Winter storms may not be here yet, but slick roads and snowy conditions are definitely on their way. Fred Ligouri of Chevrolet is in the studio demonstrating tips to help drivers prepare their vehicles for the wintry weather ahead.
What are some of the ways drivers can prepare for winter under the hood?
Check oil levels
Start by pulling out the dip stick and wiping it off on a clean, lint-free rag.
Next, insert the dip stick back into the pipe before again removing it and looking at the film of oil on the end of the stick.
If your oil looks clean enough but only reaches the “Add” level on the dipstick, you need to add oil.
Vehicle manufacturers recommend changing your oil once a year or every 7,500 miles, every six months or every 3,000 miles for diesel engines.
The radiator is responsible for cooling your engine and having the proper amount of antifreeze ensures your engine functions properly.
First, look at your radiator to see whether the liquid reaches the “Full” line on the side of the coolant reservoir.
If not, add additional antifreeze/coolant.
To determine how frequently to add antifreeze/coolant, consult your owner’s manual as intervals vary significantly from one auto manufacturer to another.
What can we do to the exterior of our vehicles to prepare for inclement weather?
Check tire pressure
Ensure you know the recommended PSI for your vehicle’s tires. Note that some vehicles have different recommendations for front versus back tires. This information can be found on both the tires as well as printed on a label affixed to the driver’s door jam. (Show sticker)
Always check your tire pressure with cold tires.
Remove the cap from the tire valve on the first tire.
Use your tire gauge to check the air pressure in the tire by pressing firmly against the valve.
Check the PSI measurement on your tire; if the gauge indicates you are low, add additional air.
Check all tires.
Be sure to check your tire pressure seasonally as temperature causes the air to expand and contract. It’s also ideal to check tire pressure before a long road trip or when you plan on towing or carrying heavy cargo.
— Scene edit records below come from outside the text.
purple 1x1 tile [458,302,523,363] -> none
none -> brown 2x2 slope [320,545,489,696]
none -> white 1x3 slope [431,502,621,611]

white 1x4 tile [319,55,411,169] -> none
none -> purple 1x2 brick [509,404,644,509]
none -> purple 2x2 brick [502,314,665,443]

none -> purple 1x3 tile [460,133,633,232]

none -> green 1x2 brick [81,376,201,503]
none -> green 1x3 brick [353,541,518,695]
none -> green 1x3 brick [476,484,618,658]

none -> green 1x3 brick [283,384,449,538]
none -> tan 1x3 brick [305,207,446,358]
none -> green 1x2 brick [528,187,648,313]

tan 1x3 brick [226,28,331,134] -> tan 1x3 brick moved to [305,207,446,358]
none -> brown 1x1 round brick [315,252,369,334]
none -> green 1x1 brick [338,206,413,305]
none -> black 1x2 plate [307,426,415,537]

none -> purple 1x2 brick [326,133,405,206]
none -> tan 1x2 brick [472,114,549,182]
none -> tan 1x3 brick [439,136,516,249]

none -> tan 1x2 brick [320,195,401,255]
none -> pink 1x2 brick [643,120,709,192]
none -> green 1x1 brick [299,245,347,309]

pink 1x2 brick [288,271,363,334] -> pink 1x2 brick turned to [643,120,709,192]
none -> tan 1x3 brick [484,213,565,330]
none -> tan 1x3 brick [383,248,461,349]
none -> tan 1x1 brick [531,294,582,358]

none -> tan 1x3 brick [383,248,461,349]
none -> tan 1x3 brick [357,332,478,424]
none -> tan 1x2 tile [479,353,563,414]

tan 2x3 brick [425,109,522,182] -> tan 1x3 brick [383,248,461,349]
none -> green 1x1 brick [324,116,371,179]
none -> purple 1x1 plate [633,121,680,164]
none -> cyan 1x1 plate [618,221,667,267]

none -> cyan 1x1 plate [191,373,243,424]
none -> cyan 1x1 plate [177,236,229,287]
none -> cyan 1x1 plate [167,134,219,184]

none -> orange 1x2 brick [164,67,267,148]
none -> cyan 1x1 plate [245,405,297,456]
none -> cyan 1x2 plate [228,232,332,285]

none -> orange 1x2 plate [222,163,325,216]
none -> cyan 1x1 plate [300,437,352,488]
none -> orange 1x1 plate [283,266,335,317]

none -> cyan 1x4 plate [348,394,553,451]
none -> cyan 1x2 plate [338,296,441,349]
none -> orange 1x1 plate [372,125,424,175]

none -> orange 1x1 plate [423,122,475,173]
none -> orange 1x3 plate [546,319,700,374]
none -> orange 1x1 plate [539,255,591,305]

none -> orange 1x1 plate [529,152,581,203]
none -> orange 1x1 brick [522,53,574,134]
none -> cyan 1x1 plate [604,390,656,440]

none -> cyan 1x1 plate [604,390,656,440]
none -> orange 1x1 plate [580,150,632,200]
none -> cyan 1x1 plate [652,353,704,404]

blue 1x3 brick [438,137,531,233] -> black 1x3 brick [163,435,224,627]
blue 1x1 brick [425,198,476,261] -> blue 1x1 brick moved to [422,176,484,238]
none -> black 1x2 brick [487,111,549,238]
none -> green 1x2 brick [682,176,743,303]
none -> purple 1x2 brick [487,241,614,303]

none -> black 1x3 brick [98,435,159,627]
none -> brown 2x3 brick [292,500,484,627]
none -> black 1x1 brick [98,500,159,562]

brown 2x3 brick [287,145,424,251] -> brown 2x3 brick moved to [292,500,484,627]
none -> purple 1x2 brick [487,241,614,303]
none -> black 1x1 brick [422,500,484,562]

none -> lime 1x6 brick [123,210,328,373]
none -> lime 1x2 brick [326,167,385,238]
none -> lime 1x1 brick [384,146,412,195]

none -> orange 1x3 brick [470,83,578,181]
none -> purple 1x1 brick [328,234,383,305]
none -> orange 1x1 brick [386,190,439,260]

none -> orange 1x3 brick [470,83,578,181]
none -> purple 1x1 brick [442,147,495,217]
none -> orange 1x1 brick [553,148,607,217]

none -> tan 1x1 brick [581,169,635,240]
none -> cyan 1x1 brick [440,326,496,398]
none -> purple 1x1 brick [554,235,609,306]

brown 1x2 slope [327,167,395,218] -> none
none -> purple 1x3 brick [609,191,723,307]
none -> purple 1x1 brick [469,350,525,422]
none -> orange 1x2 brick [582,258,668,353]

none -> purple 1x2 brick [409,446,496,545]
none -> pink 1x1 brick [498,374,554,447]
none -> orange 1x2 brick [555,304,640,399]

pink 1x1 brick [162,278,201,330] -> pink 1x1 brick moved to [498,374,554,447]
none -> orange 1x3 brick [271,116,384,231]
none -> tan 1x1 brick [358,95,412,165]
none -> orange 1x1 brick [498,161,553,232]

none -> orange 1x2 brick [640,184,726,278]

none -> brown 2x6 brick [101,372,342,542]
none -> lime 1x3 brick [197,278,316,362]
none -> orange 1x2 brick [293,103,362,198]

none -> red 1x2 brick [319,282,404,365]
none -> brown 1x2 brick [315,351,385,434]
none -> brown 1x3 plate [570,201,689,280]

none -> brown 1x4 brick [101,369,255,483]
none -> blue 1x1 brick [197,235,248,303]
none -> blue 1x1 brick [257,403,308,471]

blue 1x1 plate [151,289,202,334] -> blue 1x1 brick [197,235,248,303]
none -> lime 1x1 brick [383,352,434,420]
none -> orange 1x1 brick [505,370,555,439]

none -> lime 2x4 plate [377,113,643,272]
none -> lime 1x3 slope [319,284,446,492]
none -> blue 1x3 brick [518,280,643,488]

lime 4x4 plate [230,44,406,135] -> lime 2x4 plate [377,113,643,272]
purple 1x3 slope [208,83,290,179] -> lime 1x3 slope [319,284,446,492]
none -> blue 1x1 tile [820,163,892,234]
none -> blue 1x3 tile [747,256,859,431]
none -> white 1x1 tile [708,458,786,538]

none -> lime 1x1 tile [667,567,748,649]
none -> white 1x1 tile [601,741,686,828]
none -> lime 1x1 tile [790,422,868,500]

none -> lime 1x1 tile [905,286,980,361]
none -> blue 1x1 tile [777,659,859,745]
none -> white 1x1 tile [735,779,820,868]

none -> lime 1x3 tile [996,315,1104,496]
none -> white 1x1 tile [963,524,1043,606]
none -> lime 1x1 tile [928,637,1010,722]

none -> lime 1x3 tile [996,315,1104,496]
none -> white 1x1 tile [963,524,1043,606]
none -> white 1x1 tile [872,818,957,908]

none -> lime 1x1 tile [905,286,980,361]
Chicago winter weather can be intense. Is there anything we can do to improve visibility in a snow storm?
Change wiper blades
To avoid poor visibility, it’s best to change your blades at least twice a year.
To check if your wipers need to be changed, look for any corrosion or signs of weakness.
Don’t forget to check your rear window wiper, too.
Keep windows and headlights clear
Start by squeegeeing your windshield and headlights (at home or when filling up at the gas station).
Next wipe them dry with a clean rag before applying a thin layer of water repellent glass treatment in a circular motion. The repellent will cause water to bead up and roll off as well as make removing ice, snow and dirt easier.
When snow has built up on your windshield and head lights, use your snowbrush to brush snow off and then use the scraper side to remove ice.
How can we protect the paint on our vehicles from snow and salt?
Protect your paint finish
Unless your vehicle came with specific instructions from the manufacturer, you can choose from a variety of waxes; we’ll be using liquid wax.
To get the most mileage out of your wax job, apply to a freshly washed and dried car.
Give the bottle of liquid wax a good shake before applying a small amount to a clean rag or sponge.
Moving from the top to the bottom of the car, apply a thin layer of the wax evenly in small sections, being sure to avoid areas such as rubber trim and other plastic.
For the perfect finish and shine, once the wax has been applied, let it haze for a minute or so and then buff the area you have waxed using a soft, clean towel.
I’ve heard Chevrolet vehicles feature an onboard computer that monitors oil levels, engine efficiency, tire pressure, etc., making it easy to check your vehicle’s status without exiting the vehicle or getting your hands dirty. What items can the onboard computer monitor?
Demonstrate onboard computer
The onboard computer displays battery voltage, tire pressure in all four tires, oil life and coolant temperature and levels.
The computer will additionally signal to the driver if the oil is low or too hot.
Thanks to Onstar, if there is a warning light on your dash and you don’t know what’s wrong with the car, you can push the OnStar button to talk to an advisor who will run a remote diagnostic check of your vehicle and tell you want the issue is.